I used that recipe, and started exploring the page. They had a page on the 100 books every man should read. While I’ve never worried about my status as a man, I’m a sucker for booklists. I even have booklist of my own. So how did I do?

Well, of the 100 books they list, I’ve read (or at least started) 25 of them. Here are the books they recommend that I’ve read:

  1. The Great Gatsby by F.Scott Fitzgerald. I read this a few years ago.
  2. Slaughterhouse Five by Kurt Vonnegut. I read this in 1977 at the end of my junior year in High School.
  3. 1984 by George Orwell. I read this in high school, and was frankly more impressed with his novel Keep the Aspidistra Flying.
  4. The Grapes of Wrath by John Steinbeck. I read this in 9th grade. The book is excellent but you should also watch the movie.
  5. Brave New World by Aldous Huxley. I read this in High School after reading 1984. It didn’t scare me as much as it was supposed to.
  6. The Odyssey by Homer. I can only claim half credit because the web page lists both the Odyssey and the The Illiad, also by Homer. I read only the Odyssey in my 2nd year of college.
  7. Walden by Henry David Thoreau. I ready this in my junior year in High School
  8. Atlas Shrugged by Ayn Rand. This has become a political football. I can only claim half credit as I stopped 2/3 of the way through the book as I found Ayn annoying. I still believe I am my brother’s keeper.
  9. Into the Wild by Jon Krakauer. I didn’t like this book, but most of those who read it liked it. I’m happy for them.
  10. The Divine Comedy by Dante Aligheri. I read this in college.
  11. The Hobbit by J.R.R. Tolkien. It was my gateway to the rest of his stuff, and also to C.S. Lewis.
  12. The Boy Scout Handbook by the Boy Scouts of America. For a very brief time I was a Cub Scout in the late 1960s. They lured me in on the pretense of camping but I soon found out it was all about medals (that I couldn’t have cared less about). On the other hand, this is where I learned to tie a tie.
  13. Animal Farm by George Orwell. I read this in high school before 1984.
  14. The Federalist Papers by Alexander Hamilton, James Madison, and John Jay. I can only claim half credit as I haven’t read all of them, but I’ve enjoyed what I have read.
  15. Moby Dick, or The Whale by Herman Melville. I’ve seen both versions of the movie, and started the book. Someday I’ll finish it. Give me half credit.
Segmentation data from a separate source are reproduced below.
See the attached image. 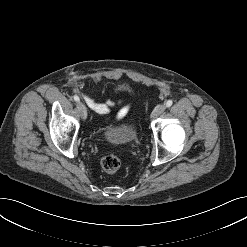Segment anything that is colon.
<instances>
[{"mask_svg": "<svg viewBox=\"0 0 247 247\" xmlns=\"http://www.w3.org/2000/svg\"><path fill=\"white\" fill-rule=\"evenodd\" d=\"M121 161L114 154L106 155L101 159V167L107 173H115L119 170Z\"/></svg>", "mask_w": 247, "mask_h": 247, "instance_id": "obj_1", "label": "colon"}]
</instances>
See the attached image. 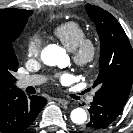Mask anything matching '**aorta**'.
Here are the masks:
<instances>
[{
  "label": "aorta",
  "mask_w": 133,
  "mask_h": 133,
  "mask_svg": "<svg viewBox=\"0 0 133 133\" xmlns=\"http://www.w3.org/2000/svg\"><path fill=\"white\" fill-rule=\"evenodd\" d=\"M41 59L46 65L65 67L68 64L69 57L63 48L52 44L43 49ZM70 118L73 123L81 125L86 122L87 113L83 108H75L72 110Z\"/></svg>",
  "instance_id": "762f6f07"
}]
</instances>
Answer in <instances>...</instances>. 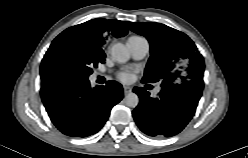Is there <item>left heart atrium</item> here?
I'll return each mask as SVG.
<instances>
[{"label":"left heart atrium","mask_w":248,"mask_h":158,"mask_svg":"<svg viewBox=\"0 0 248 158\" xmlns=\"http://www.w3.org/2000/svg\"><path fill=\"white\" fill-rule=\"evenodd\" d=\"M118 78L121 81L127 82V81H129L131 79V74L129 72H120L118 74Z\"/></svg>","instance_id":"left-heart-atrium-1"}]
</instances>
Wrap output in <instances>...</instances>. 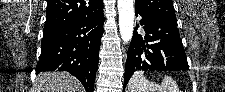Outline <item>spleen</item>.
<instances>
[{"label": "spleen", "mask_w": 225, "mask_h": 92, "mask_svg": "<svg viewBox=\"0 0 225 92\" xmlns=\"http://www.w3.org/2000/svg\"><path fill=\"white\" fill-rule=\"evenodd\" d=\"M127 92H180L176 82L169 76H164L162 83L150 82L143 71H136L128 85Z\"/></svg>", "instance_id": "3e777b00"}]
</instances>
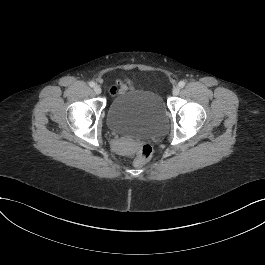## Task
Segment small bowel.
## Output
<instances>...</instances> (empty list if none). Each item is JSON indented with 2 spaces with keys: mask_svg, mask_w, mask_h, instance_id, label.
<instances>
[{
  "mask_svg": "<svg viewBox=\"0 0 265 265\" xmlns=\"http://www.w3.org/2000/svg\"><path fill=\"white\" fill-rule=\"evenodd\" d=\"M127 86H128V84L123 83V82L117 83V85H115L111 88V93H113V94L121 93L127 89Z\"/></svg>",
  "mask_w": 265,
  "mask_h": 265,
  "instance_id": "small-bowel-1",
  "label": "small bowel"
}]
</instances>
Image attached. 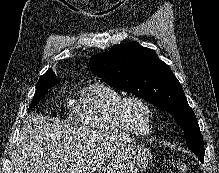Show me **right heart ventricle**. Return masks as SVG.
I'll use <instances>...</instances> for the list:
<instances>
[{"instance_id": "e07e8e85", "label": "right heart ventricle", "mask_w": 219, "mask_h": 173, "mask_svg": "<svg viewBox=\"0 0 219 173\" xmlns=\"http://www.w3.org/2000/svg\"><path fill=\"white\" fill-rule=\"evenodd\" d=\"M122 98L121 93L102 81L84 86L70 103L75 120L82 126L117 136H129L115 117V106Z\"/></svg>"}]
</instances>
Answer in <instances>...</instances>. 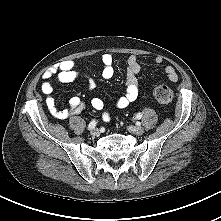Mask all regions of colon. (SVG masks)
<instances>
[{
	"label": "colon",
	"mask_w": 221,
	"mask_h": 221,
	"mask_svg": "<svg viewBox=\"0 0 221 221\" xmlns=\"http://www.w3.org/2000/svg\"><path fill=\"white\" fill-rule=\"evenodd\" d=\"M154 98L161 104H169L173 99L172 90L166 85H159L153 91Z\"/></svg>",
	"instance_id": "1"
}]
</instances>
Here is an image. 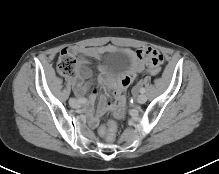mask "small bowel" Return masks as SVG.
<instances>
[{"label": "small bowel", "instance_id": "c3829d8e", "mask_svg": "<svg viewBox=\"0 0 219 174\" xmlns=\"http://www.w3.org/2000/svg\"><path fill=\"white\" fill-rule=\"evenodd\" d=\"M153 51L155 50L151 48H143L135 51L130 48H119L114 45L71 48L70 53L79 58L78 72L71 78V83L74 86L76 94L78 96H82L88 90V86L83 84V81L90 76L89 69L84 66L89 58L102 59L107 54L122 52L131 60L130 68L121 73L114 81V79L109 76L108 69L105 66H101L99 79L102 83H109V87L115 88L113 92L114 110L116 114H123L125 110L124 105L127 99L125 86L129 87L136 78L137 74L143 72L148 67L159 68L164 62L163 55L159 52ZM97 98H99L97 113L90 118V125L92 127H96L98 125L100 116H102L107 109L106 99L103 96H98L96 88H94L93 94L90 97L89 105H92Z\"/></svg>", "mask_w": 219, "mask_h": 174}]
</instances>
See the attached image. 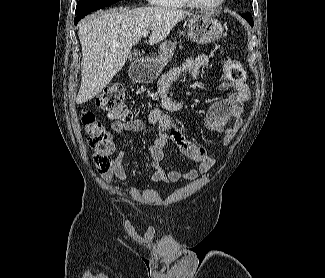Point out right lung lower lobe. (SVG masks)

  16. Hamlet by William Shakespeare. I took a course in 12th grade on Shakespeare’s tragedies. I’m actually happy about a book I was assigned to read in high school
  17. The Boys of Summer by Roger Kahn. Nancy is a big Dodger’s fan so it was inevitable we’d read this. It was a few years ago.
  18. The Stranger by Albert Camus. I read this as a senior in high school in 5th year French. Do I get extra credit for reading it in the original French?
  19. On the Road by Jack Kerouac. I “read” this as an audiobook a few years ago. I agree with Truman Capote: “That’s not writing, it’s typing.”
  20. Into Thin Air by Jon Krakauer. If this doesn’t dissuade you from climbing Mt. Everest, you shouldn’t have children
  21. All Quiet on the Western Front by Erich Maria Remarque. I read this in English class in high school; the course was called “War Literature.” It may have started my fascination with World War I.
  22. The Red Badge of Courage by Stephen Crane. I also read this in the “War Literature” course; I was already fascinated by the Civil War. Thanks Mr. Brady.
  23. The Bible. This is really a collection of books, but in the course of several years of seminary, I’m sure I’ve read all of it.
  24. Lonesome Dove by Larry McMurtry. I read this a few years after the mini-series came out. Still not a fan of westerns.
  25. To Kill a Mockingbird by Harper Lee. I read this in 9th grade English in a course called “Family Literature.” Thanks Mrs. Peterson. It’s a rare event where the book and the movie are equally brilliant. I still refer to a house in my neighborhood as the “Boo Radley House.”